Despite the seemingly end-all nature of that argument, I would say that journalists should cover terrorism in a cautious and conscientious way.  A journalist should take into account evidence of past crimes similar to ones like the Boston Marathon bombing, in order to form a better understanding of what the perpetrator’s goal might have been.  In this way, a journalist doesn’t need to serve as a psychoanalyst and can just look at the information as it sits right in front of them to make a more educated and knowledgeable report.

Timeliness is always an issue for reporting, but it’s obvious that there is an incredible amount of information and analysis done in the psychiatric community which points to certain conclusions about possible motivations for these atrocities.  This not only saves time for journalists, but it also ensures that their reporting is sound and thoughtful.

While we cannot deny the public of its addictive 24 -hour news cycle, and although media coverage may to some extent perpetuate violence, the media can not afford, in terms of its role and purpose, to simply not tell you that things happen.  However,  we in the media and you as a consumer of it can afford to not see a picture or hear the name of a perpetrator of these crimes.  It will not become an issue of the public placing blame on someone else as a result of not knowing exactly who the perpetrator is.  Once people understand why they cannot know, I believe that they will be less willing to investigate things for themselves.  I retain that faith in the American public.

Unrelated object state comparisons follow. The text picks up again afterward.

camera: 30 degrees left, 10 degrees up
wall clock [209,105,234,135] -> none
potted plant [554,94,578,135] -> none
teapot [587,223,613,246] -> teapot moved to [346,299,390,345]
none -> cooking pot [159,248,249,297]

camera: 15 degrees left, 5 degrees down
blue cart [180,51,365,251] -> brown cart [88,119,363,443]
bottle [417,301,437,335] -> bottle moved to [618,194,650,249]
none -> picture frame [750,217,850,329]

As you may have noticed thus far, I refused to include the names of those who have inflicted horrific atrocities in our country.  This is because they don’t deserve the fame we give them in the news, on television, internet or through our day-to-day conversations.  We need to spend more time focusing on the problem of media perpetuating violence rather than the outcome of people being killed by terrorist acts.  In this way, we can infallibly prevent that outcome.

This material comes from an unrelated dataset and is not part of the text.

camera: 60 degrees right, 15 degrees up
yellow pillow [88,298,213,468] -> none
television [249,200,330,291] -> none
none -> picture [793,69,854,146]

Jackson said that he responds to those who critique media with the question, ‘what is the alternative that you can come up with?’  While I admit to being a critic of media in some cases, I find myself at odds with this question because I believe media should be the ones to answer it.  I believe that it is up to those such as Gordon Jackson and all the other significant members of the professional media community to address the fact that today’s coverage is a catalyst for violence.  To say that the news coverage we absorb every day is good enough is to deny the ability of news coverage to be better.  It is to deny that journalists can be better, and it is most undoubtedly denying that people can be better.